→ INSTRUCTIONS FOR THE TASK:
Reproduce the forum discussion on conveyancing fees word for word, in full.

→ DOCUMENT TEXT:
* * *
Usually conveyancing is not 'no win no fee' I'm afraid, you almost always have to pay fees for the work done even if the sale falls through from no fault of your own. And no, unless they are unusually generous, the solicitors won't deduct the fees from your next purchase as still have to do all the work over again on the next property...

If you'd already exchanged then you could claim your lost costs from the property developers but sounds as though this wasn't the case?

Unfortunately this is the issue with our system in the UK where no-one is financially committed until after exchange of contracts, it is perfectly legal for either party to pull out right up until exchange with no compensation payable, and particularly as a buyer you can be left with bills of thousands of pounds (for searches, conveyancing, mortgage application fees and surveys) with nothing whatsoever to show for it. The seller can also (perfectly legally) suddenly ramp up the agreed sale price right before exchange and effectively blackmail you for more money or lose what you've already spent - it's happened to me and it sucks. Sorry OP, hope for better luck next time!

BarbaraStrozzi · 24/10/2019 12:02

This is normal. Did you not realise before you started? Lesson in always reading the small print, I'm afraid. There are "no sale, no fee" outfits but they tend to be more expensive, because they have to factor in the percentage of sales that won't go through.
* * *
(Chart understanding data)
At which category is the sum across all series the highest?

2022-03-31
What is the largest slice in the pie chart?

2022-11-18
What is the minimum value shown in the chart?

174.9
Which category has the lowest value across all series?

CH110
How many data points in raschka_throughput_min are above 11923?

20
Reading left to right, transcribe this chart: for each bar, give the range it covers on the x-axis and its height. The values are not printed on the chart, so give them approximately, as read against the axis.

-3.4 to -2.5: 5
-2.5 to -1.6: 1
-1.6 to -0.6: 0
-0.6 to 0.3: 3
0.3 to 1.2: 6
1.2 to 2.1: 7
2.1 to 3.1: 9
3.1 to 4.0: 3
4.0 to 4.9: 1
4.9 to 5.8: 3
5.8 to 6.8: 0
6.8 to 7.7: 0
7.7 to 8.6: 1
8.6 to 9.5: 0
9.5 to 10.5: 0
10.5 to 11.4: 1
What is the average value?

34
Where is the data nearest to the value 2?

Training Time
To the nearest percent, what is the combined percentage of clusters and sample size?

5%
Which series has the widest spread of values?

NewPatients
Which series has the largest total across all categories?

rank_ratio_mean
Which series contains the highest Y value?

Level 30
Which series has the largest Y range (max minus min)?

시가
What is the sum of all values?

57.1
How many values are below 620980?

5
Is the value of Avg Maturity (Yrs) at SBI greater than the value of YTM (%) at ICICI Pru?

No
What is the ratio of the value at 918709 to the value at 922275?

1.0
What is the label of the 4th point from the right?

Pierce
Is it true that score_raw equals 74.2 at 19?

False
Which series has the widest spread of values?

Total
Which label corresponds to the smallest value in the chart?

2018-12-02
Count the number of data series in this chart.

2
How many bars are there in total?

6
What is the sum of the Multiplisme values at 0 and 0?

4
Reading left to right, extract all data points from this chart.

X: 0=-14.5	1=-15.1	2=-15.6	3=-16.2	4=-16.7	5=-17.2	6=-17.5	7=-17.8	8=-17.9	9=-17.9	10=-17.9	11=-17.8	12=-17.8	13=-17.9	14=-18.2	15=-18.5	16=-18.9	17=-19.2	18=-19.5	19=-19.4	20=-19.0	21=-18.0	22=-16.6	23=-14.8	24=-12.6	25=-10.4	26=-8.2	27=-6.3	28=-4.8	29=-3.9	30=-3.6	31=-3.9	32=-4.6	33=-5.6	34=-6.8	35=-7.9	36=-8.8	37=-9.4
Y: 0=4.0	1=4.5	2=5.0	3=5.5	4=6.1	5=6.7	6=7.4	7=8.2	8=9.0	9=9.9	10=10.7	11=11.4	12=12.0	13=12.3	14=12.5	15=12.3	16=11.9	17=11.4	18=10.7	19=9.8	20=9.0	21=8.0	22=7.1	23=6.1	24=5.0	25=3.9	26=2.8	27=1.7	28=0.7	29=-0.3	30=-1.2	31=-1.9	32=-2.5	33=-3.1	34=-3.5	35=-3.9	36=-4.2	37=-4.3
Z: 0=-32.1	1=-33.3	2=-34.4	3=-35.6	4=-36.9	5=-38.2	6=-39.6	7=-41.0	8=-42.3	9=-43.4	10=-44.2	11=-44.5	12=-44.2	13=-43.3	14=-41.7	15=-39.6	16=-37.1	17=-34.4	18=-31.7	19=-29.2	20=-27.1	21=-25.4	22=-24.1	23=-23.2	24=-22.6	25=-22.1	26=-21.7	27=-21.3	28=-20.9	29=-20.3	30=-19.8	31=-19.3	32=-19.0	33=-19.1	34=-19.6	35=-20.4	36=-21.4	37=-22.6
* * *
→ SOLUTION TO THE PROBLEM:
Usually conveyancing is not 'no win no fee' I'm afraid, you almost always have to pay fees for the work done even if the sale falls through from no fault of your own. And no, unless they are unusually generous, the solicitors won't deduct the fees from your next purchase as still have to do all the work over again on the next property...

If you'd already exchanged then you could claim your lost costs from the property developers but sounds as though this wasn't the case?

Unfortunately this is the issue with our system in the UK where no-one is financially committed until after exchange of contracts, it is perfectly legal for either party to pull out right up until exchange with no compensation payable, and particularly as a buyer you can be left with bills of thousands of pounds (for searches, conveyancing, mortgage application fees and surveys) with nothing whatsoever to show for it. The seller can also (perfectly legally) suddenly ramp up the agreed sale price right before exchange and effectively blackmail you for more money or lose what you've already spent - it's happened to me and it sucks. Sorry OP, hope for better luck next time!

BarbaraStrozzi · 24/10/2019 12:02

This is normal. Did you not realise before you started? Lesson in always reading the small print, I'm afraid. There are "no sale, no fee" outfits but they tend to be more expensive, because they have to factor in the percentage of sales that won't go through.